The Impact of Double Trigger Change on Control Agreements


A community bank was planning a sale to a larger regional bank and our discussion with the community bank’s attorney focused on the change in control agreements for the executives.

A great deal of work had been done when the agreements were initially established – and the agreements were designed to protect the community bank’s executives in the event of a change in control. At the time, we determined the amount of the severance (enhanced to 18 months or two times base salary, compared to a one times salary for other situations) and carefully considered the triggers that would result in payment of the severance. We concluded that a double trigger agreement was in the best interests of the shareholders.

Did it make sense to accelerate all of the severance when not all of the executives are entitled to it under the agreements in place?

Both a change in control and a termination of employment would be required for a double trigger. Double triggers would also pass the scrutiny of the proxy advisors.

Now, with the sale of the bank being negotiated, the plan was to accelerate and pay all severance for each executive at closing. All executives would receive severance checks, even those who were not losing their jobs.

Why was it necessary to reconsider the severance protection for this executive team? Did it make sense to accelerate all of the severance when not all of the executives are entitled to it under the agreements in place?

The Impact of Double Trigger Change on Control Agreements


In this case, the severance protection extended to contingent or good reason terminations. All of the executives would lose their current positions and enable the severance even though they may receive offers for new positions with the acquiring bank.

In addition, the acquiring bank was not willing to accept the existing agreements. The regional bank provides similar, but different, protections to their executives and they didn’t want to set a precedent of having different agreements in place for their executive team.

As a condition of the transaction, the acquiring bank required all executive agreements of the community bank to be extinguished. New and consistent agreements were developed at the appropriate levels for the executives who would be retained after the acquisition.

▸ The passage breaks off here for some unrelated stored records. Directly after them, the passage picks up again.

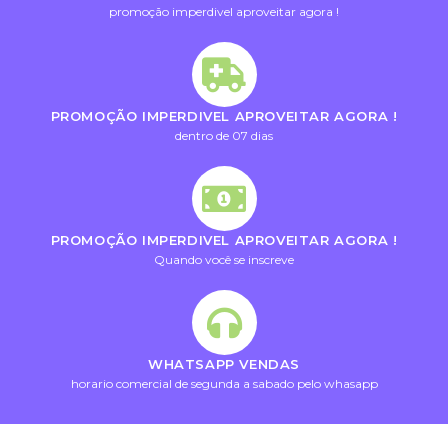
promoção imperdivel aproveitar agora !
PROMOÇÃO IMPERDIVEL APROVEITAR AGORA !
dentro de 07 dias
PROMOÇÃO IMPERDIVEL APROVEITAR AGORA !
Quando você se inscreve
WHATSAPP VENDAS
horario comercial de segunda a sabado pelo whasapp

“Cashing out” double trigger agreements at closing is very common, especially if there are good reason termination provisions in the agreements. Acquiring banks do not want to deal with severance costs after the transaction and they prefer that the shareholders of the selling bank absorb the costs for the promised severance. Acquiring banks want to selectively identify and extend employment and retention agreements to the executives they wish to retain.

Double Trigger Results

The community bank (a publicly-traded company) set the merger approval process to include a separate filing that asked shareholders to approve (in a “say on pay” advisory vote) the new change in control agreements and severance payments at closing. These amendments are nearly always approved; if the shareholders want the deal, they will approve the amendment.

For the community bank, the shareholders approved the change in control amendment by a narrow margin, while the sale of the bank passed by a landslide. A review of the votes shows the institutional shareholders (represented by the proxy advisors) cast the votes against the amendments. Non-institutional shareholders wanted the sale and approved the change in control agreement amendments.

Double trigger agreements can be quite complicated. The agreements are almost a necessity when established to gain acceptance of proxy advisors, however, double trigger agreements often will reduce to single trigger agreements at the time of a change in control for the various reasons mentioned above, notwithstanding the objection of proxy advisors.

When establishing change of control agreements for executives, single trigger agreements may provide a simpler solution.